→ **Prompt**
Repeat the data below exactly, dropping any pictures it holds.

----- Data segment -----

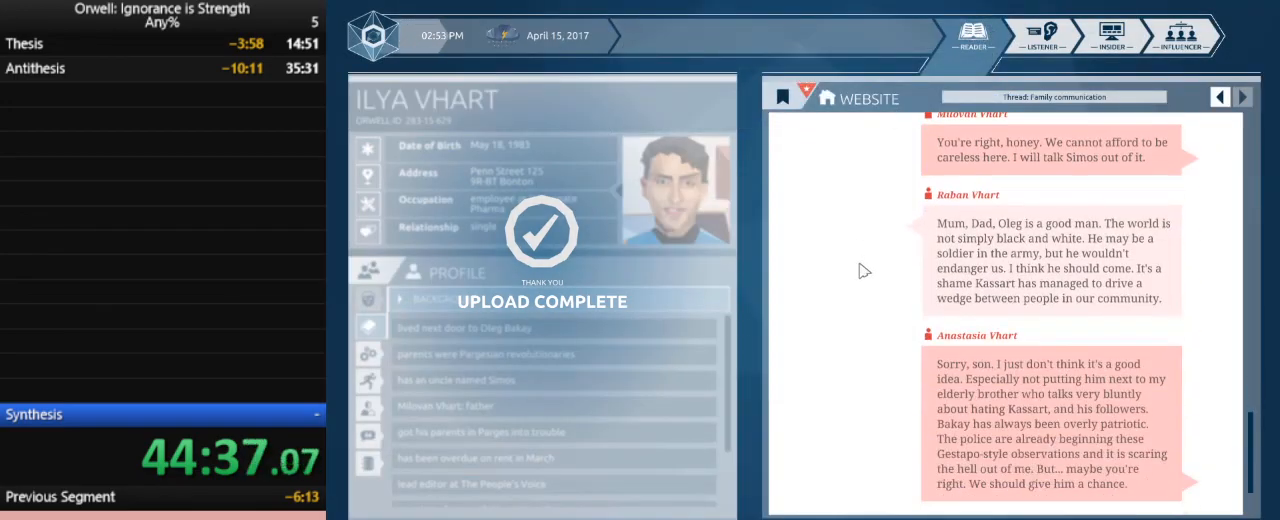
{"keys": [], "mouse": [], "events": []}
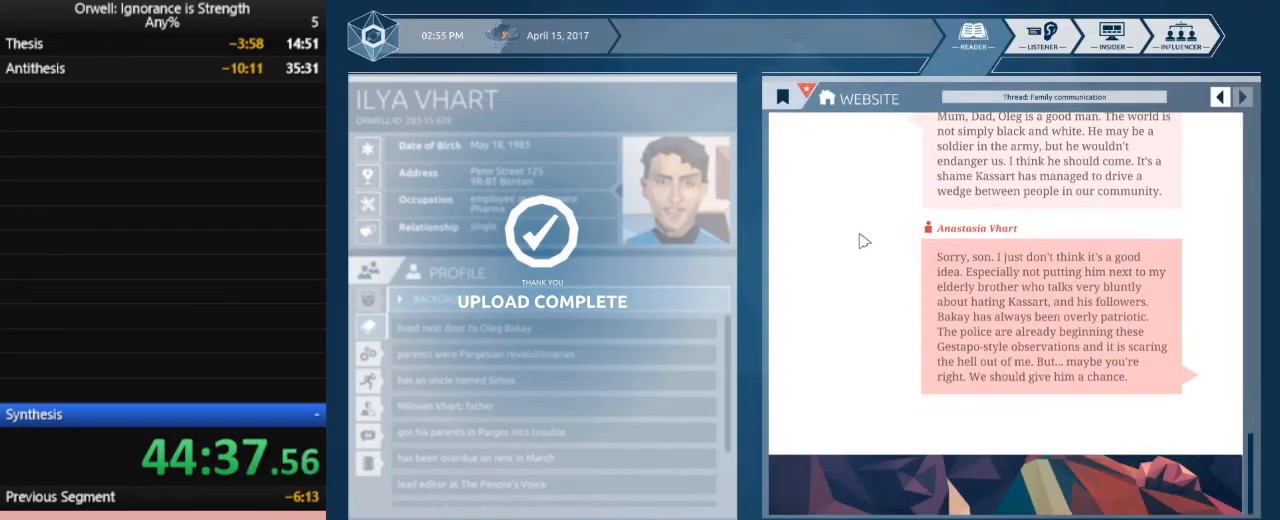
{"keys": [], "mouse": [], "events": []}
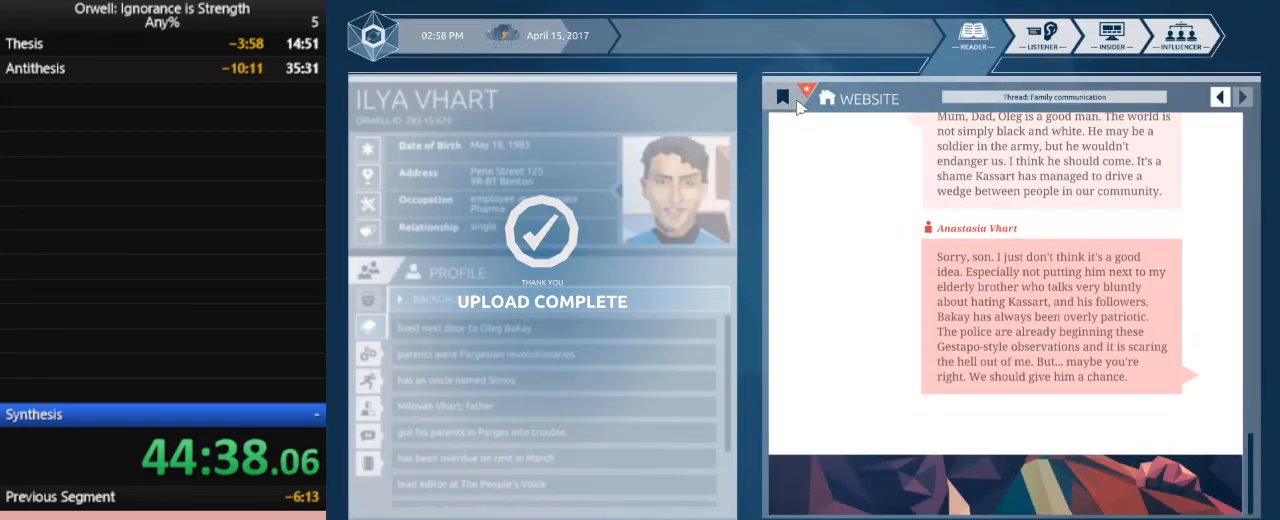
{"keys": [], "mouse": [], "events": []}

-----

→ **Result for this exercise**
{"keys": [], "mouse": [], "events": []}
{"keys": [], "mouse": [], "events": []}
{"keys": [], "mouse": [], "events": []}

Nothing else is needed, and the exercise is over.